What to do: Copy out exactly the lines spanning the line with "Lasso, 0.1: none -> 21.2" to the line with "Wikipedia: 21 -> 28", inclusive, from the data underneath, with no pictures.

Data to use:
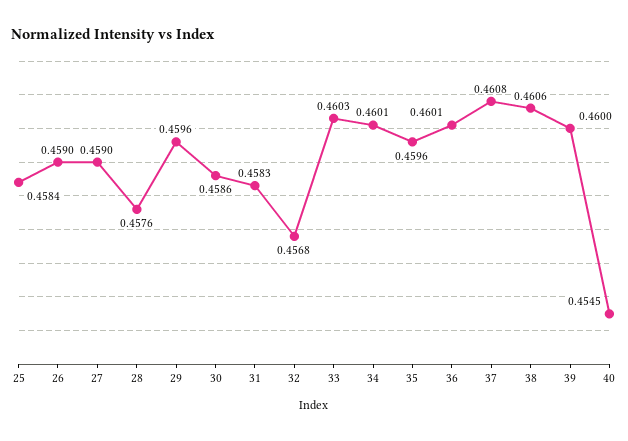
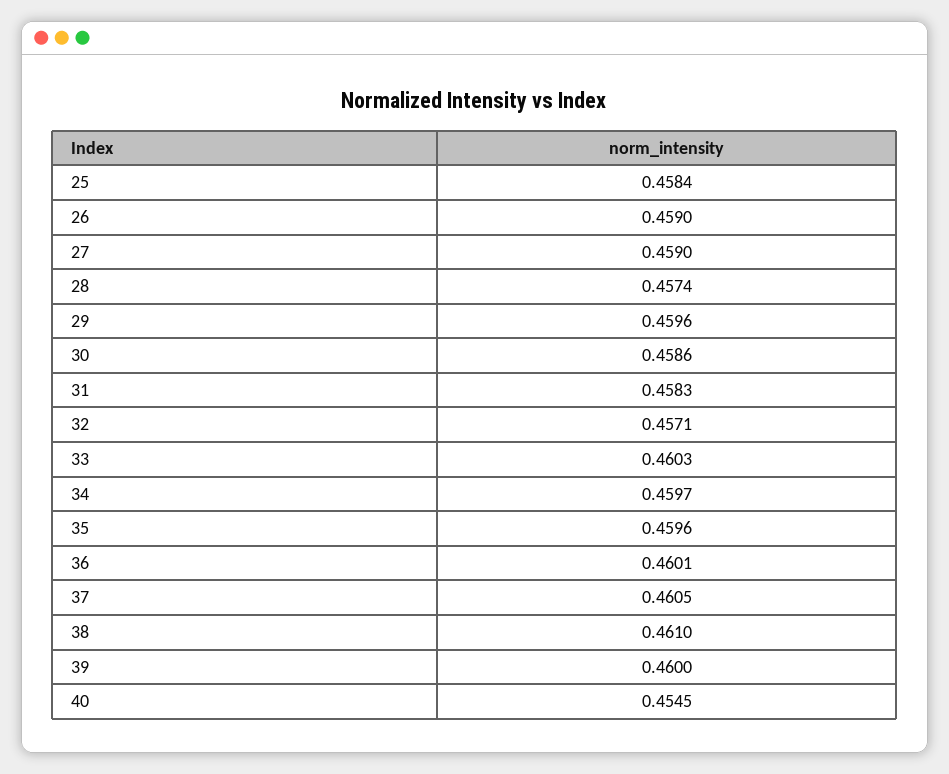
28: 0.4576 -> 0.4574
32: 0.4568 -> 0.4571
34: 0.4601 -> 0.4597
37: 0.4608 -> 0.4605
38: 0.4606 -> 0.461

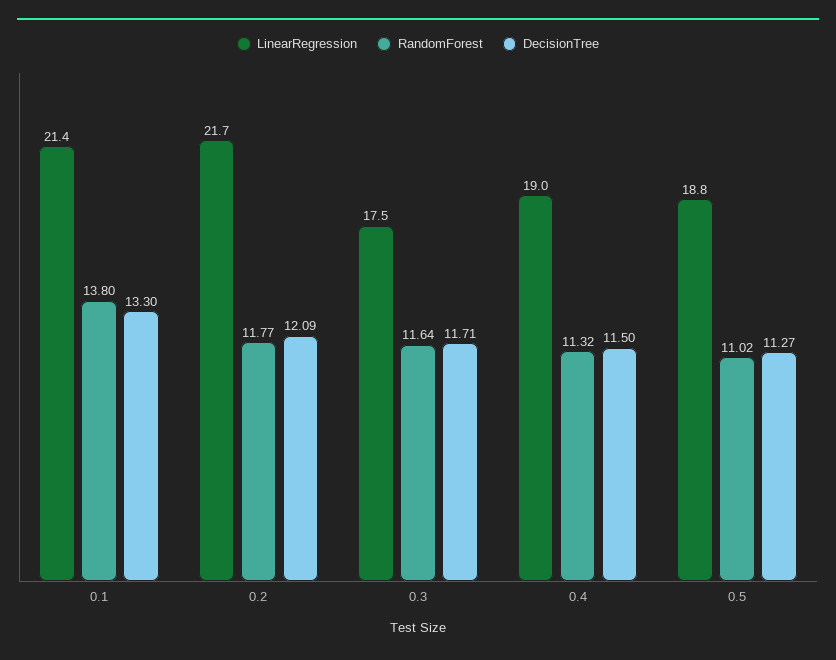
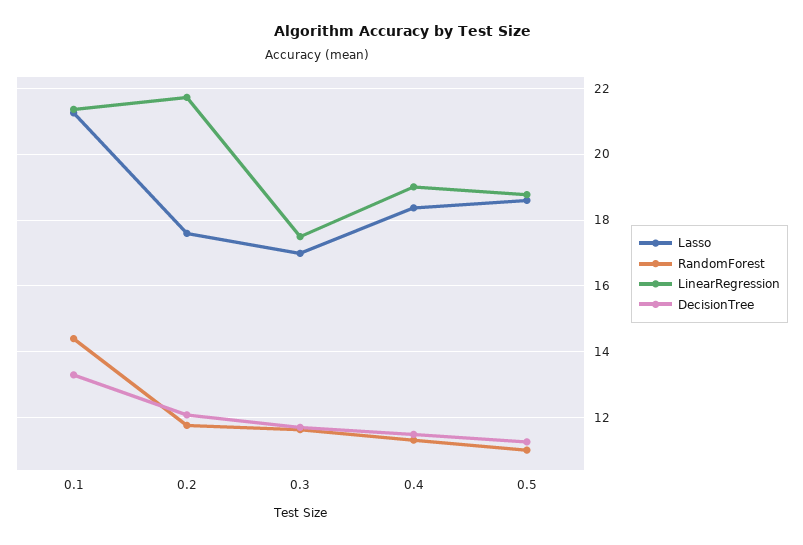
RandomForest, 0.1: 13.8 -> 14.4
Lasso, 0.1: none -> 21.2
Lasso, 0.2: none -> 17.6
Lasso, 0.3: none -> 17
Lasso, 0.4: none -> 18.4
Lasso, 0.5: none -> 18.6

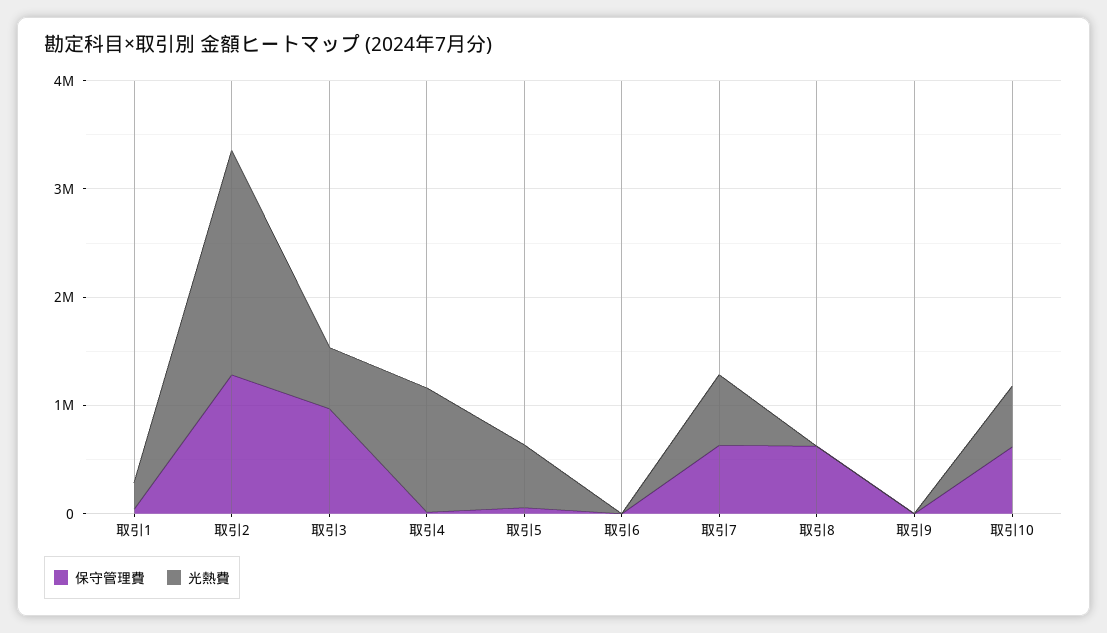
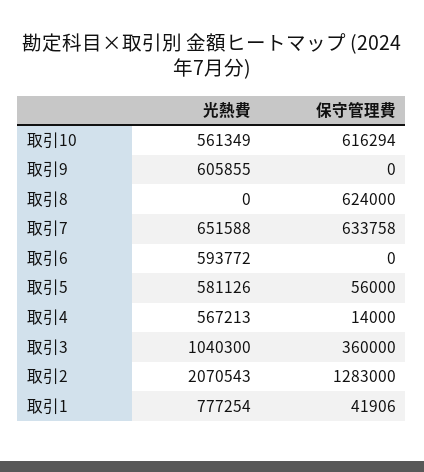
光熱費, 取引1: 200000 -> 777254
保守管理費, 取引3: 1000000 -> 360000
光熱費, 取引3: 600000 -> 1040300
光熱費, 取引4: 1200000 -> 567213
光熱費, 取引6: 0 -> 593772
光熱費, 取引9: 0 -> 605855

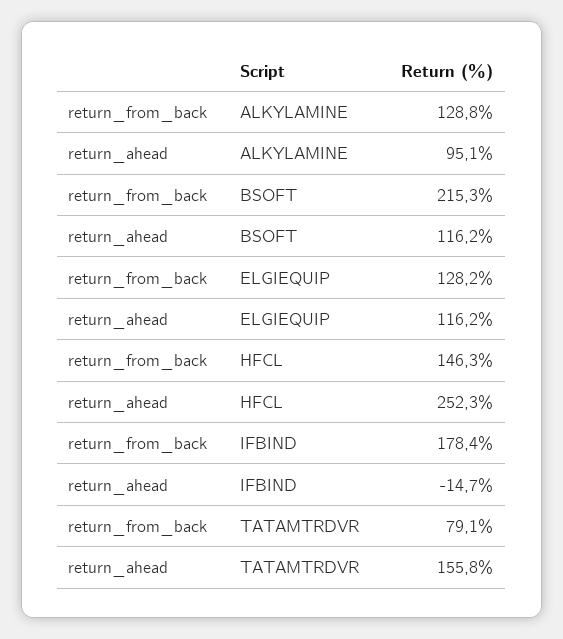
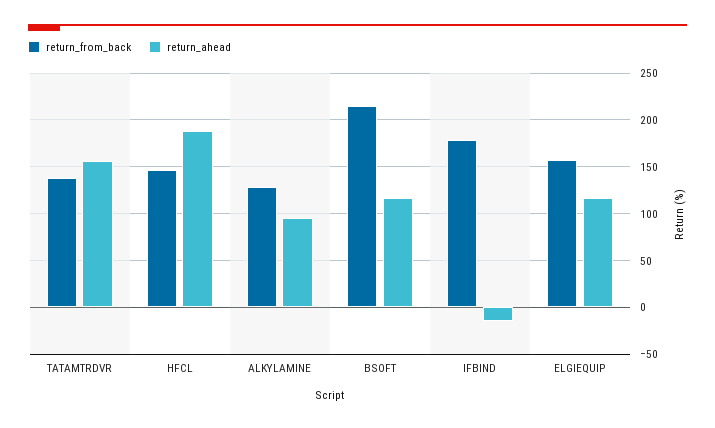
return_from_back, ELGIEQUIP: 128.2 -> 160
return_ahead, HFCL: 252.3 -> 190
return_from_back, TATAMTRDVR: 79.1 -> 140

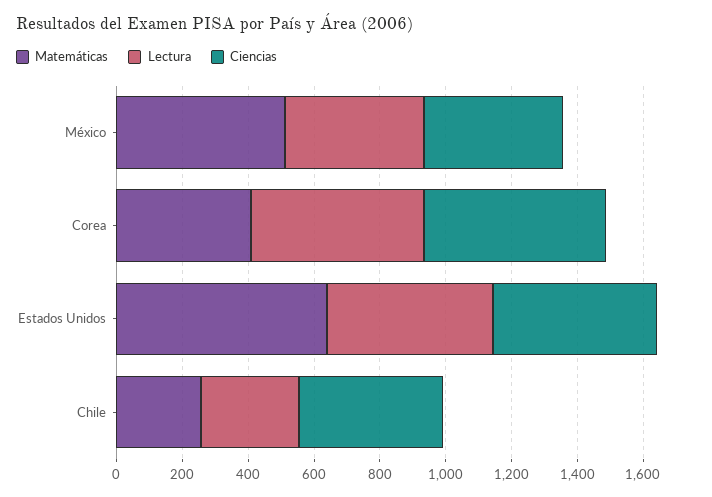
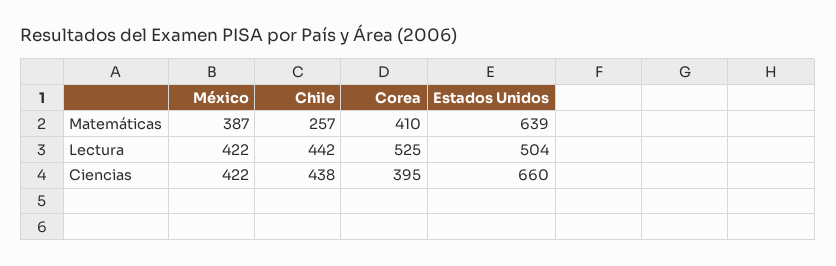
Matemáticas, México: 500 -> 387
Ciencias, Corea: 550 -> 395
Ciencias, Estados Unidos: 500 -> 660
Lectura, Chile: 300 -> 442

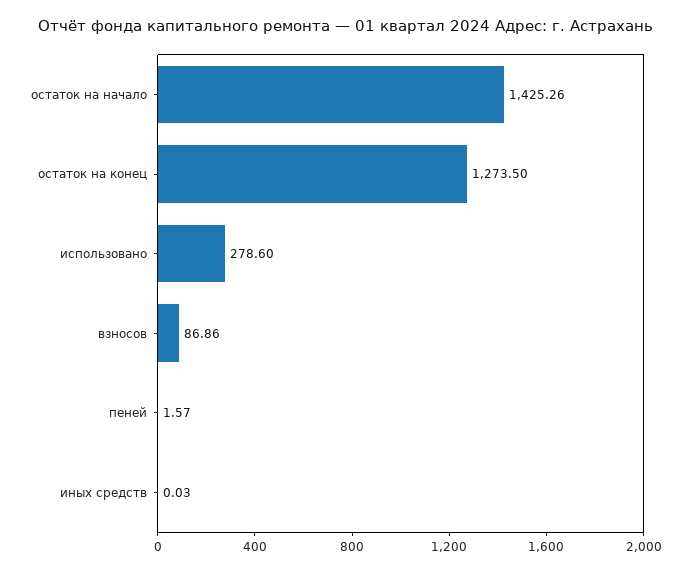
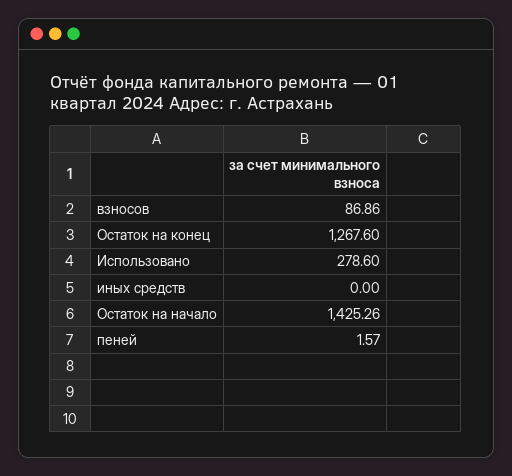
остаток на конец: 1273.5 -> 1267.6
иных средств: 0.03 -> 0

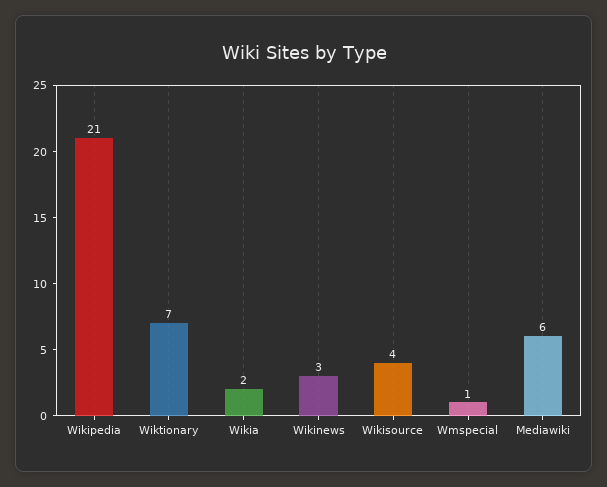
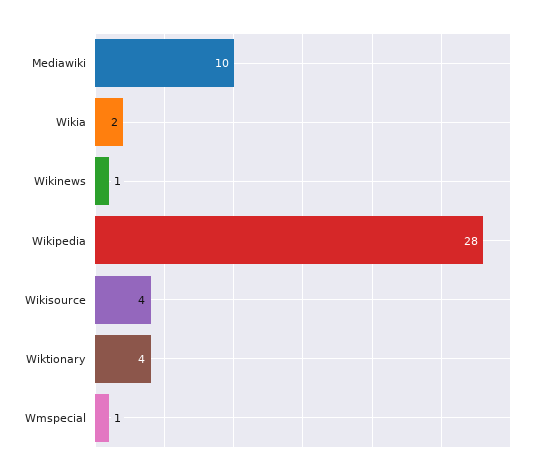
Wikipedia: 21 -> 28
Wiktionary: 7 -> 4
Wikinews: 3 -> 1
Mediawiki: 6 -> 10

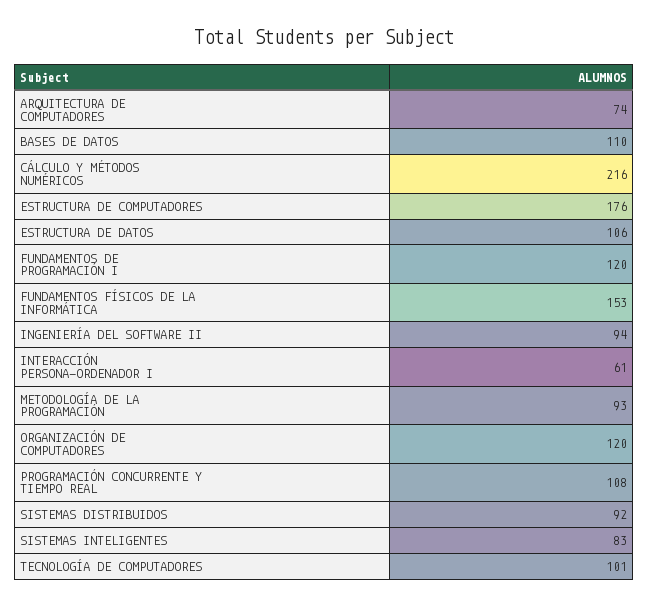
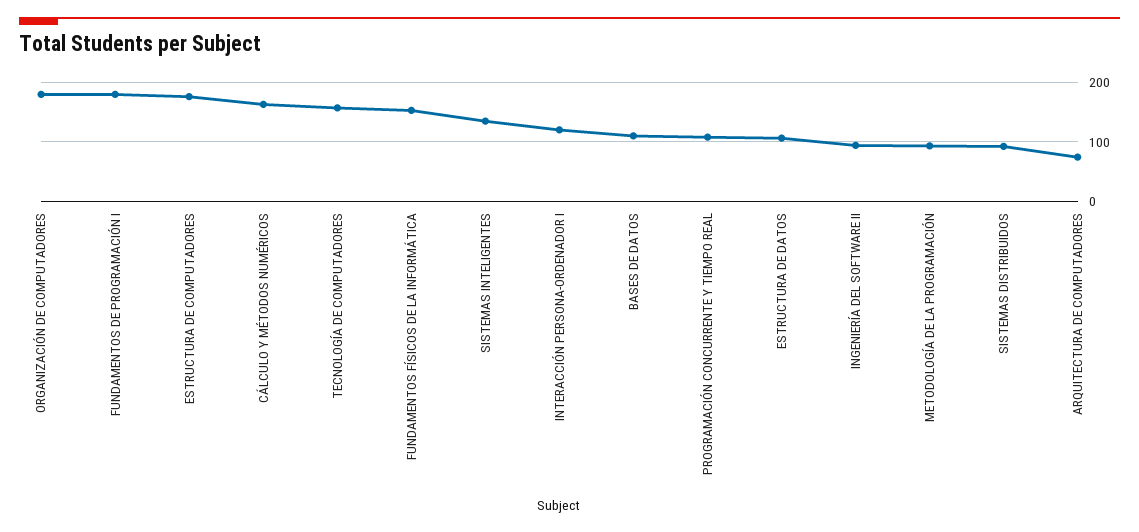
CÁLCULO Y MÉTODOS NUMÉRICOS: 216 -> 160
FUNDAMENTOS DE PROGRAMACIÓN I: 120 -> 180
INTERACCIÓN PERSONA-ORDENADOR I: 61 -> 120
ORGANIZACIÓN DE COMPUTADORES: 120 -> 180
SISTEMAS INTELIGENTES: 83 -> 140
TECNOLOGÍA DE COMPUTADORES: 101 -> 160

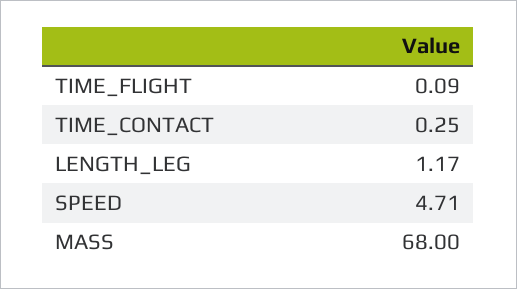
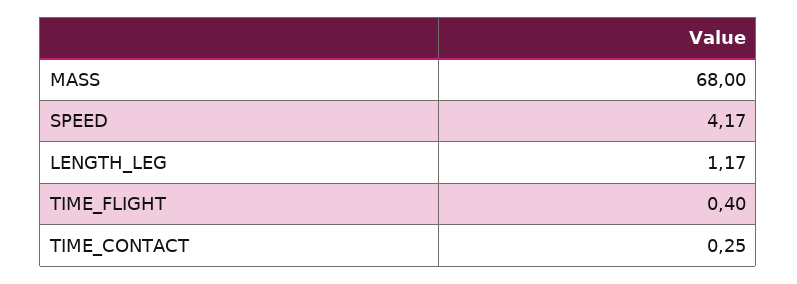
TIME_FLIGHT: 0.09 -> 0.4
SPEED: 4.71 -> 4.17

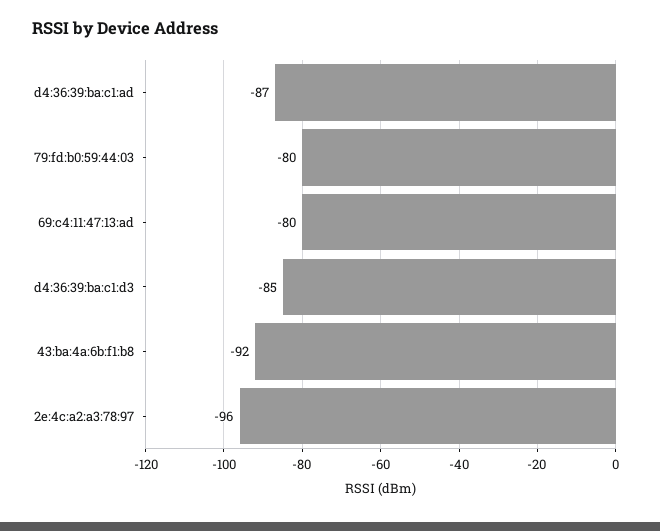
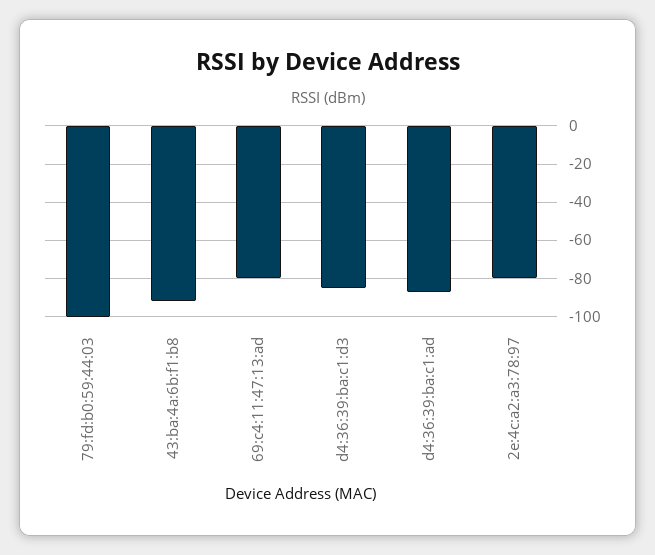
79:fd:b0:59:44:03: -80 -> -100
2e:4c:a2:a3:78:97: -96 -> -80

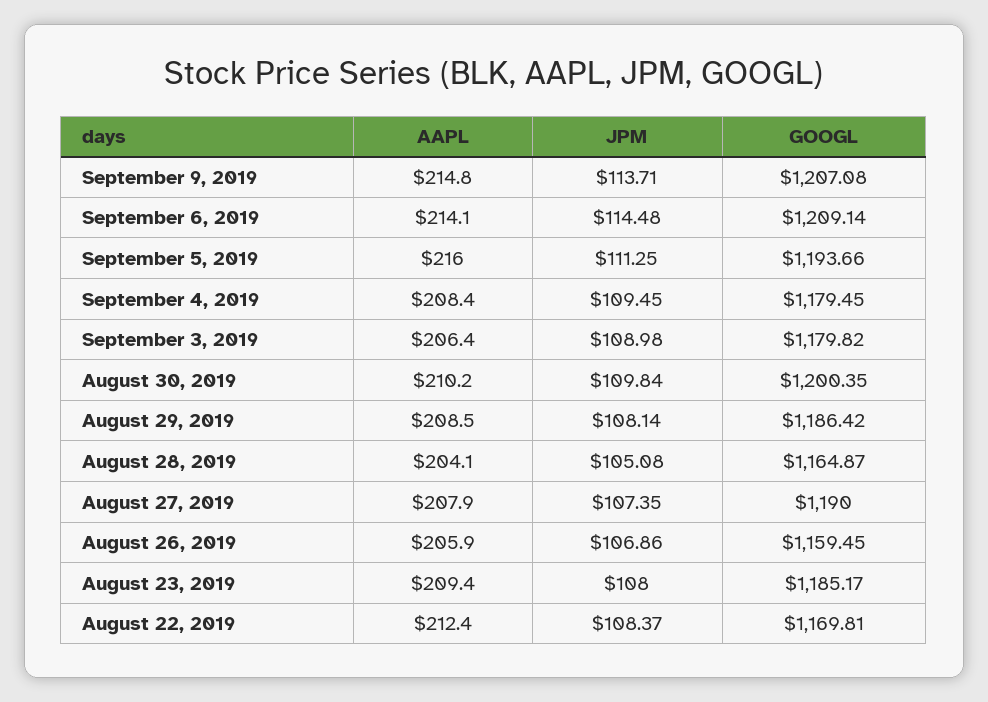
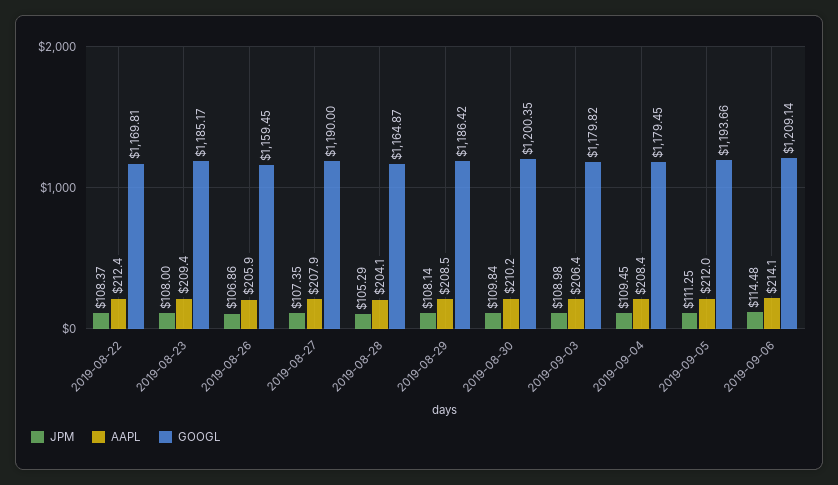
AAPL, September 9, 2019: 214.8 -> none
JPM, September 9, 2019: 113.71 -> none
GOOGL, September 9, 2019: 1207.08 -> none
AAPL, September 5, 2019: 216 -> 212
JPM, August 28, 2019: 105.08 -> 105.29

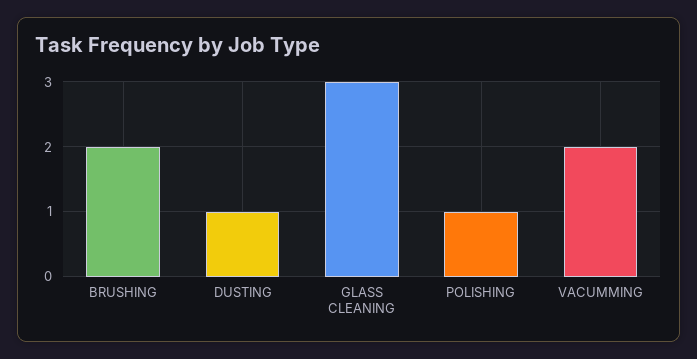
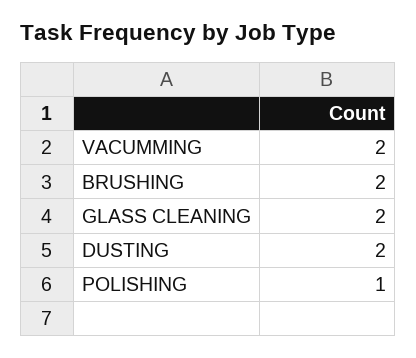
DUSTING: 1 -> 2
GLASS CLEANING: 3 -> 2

Result:
Lasso, 0.1: none -> 21.2
Lasso, 0.2: none -> 17.6
Lasso, 0.3: none -> 17
Lasso, 0.4: none -> 18.4
Lasso, 0.5: none -> 18.6

光熱費, 取引1: 200000 -> 777254
保守管理費, 取引3: 1000000 -> 360000
光熱費, 取引3: 600000 -> 1040300
光熱費, 取引4: 1200000 -> 567213
光熱費, 取引6: 0 -> 593772
光熱費, 取引9: 0 -> 605855

return_from_back, ELGIEQUIP: 128.2 -> 160
return_ahead, HFCL: 252.3 -> 190
return_from_back, TATAMTRDVR: 79.1 -> 140

Matemáticas, México: 500 -> 387
Ciencias, Corea: 550 -> 395
Ciencias, Estados Unidos: 500 -> 660
Lectura, Chile: 300 -> 442

остаток на конец: 1273.5 -> 1267.6
иных средств: 0.03 -> 0

Wikipedia: 21 -> 28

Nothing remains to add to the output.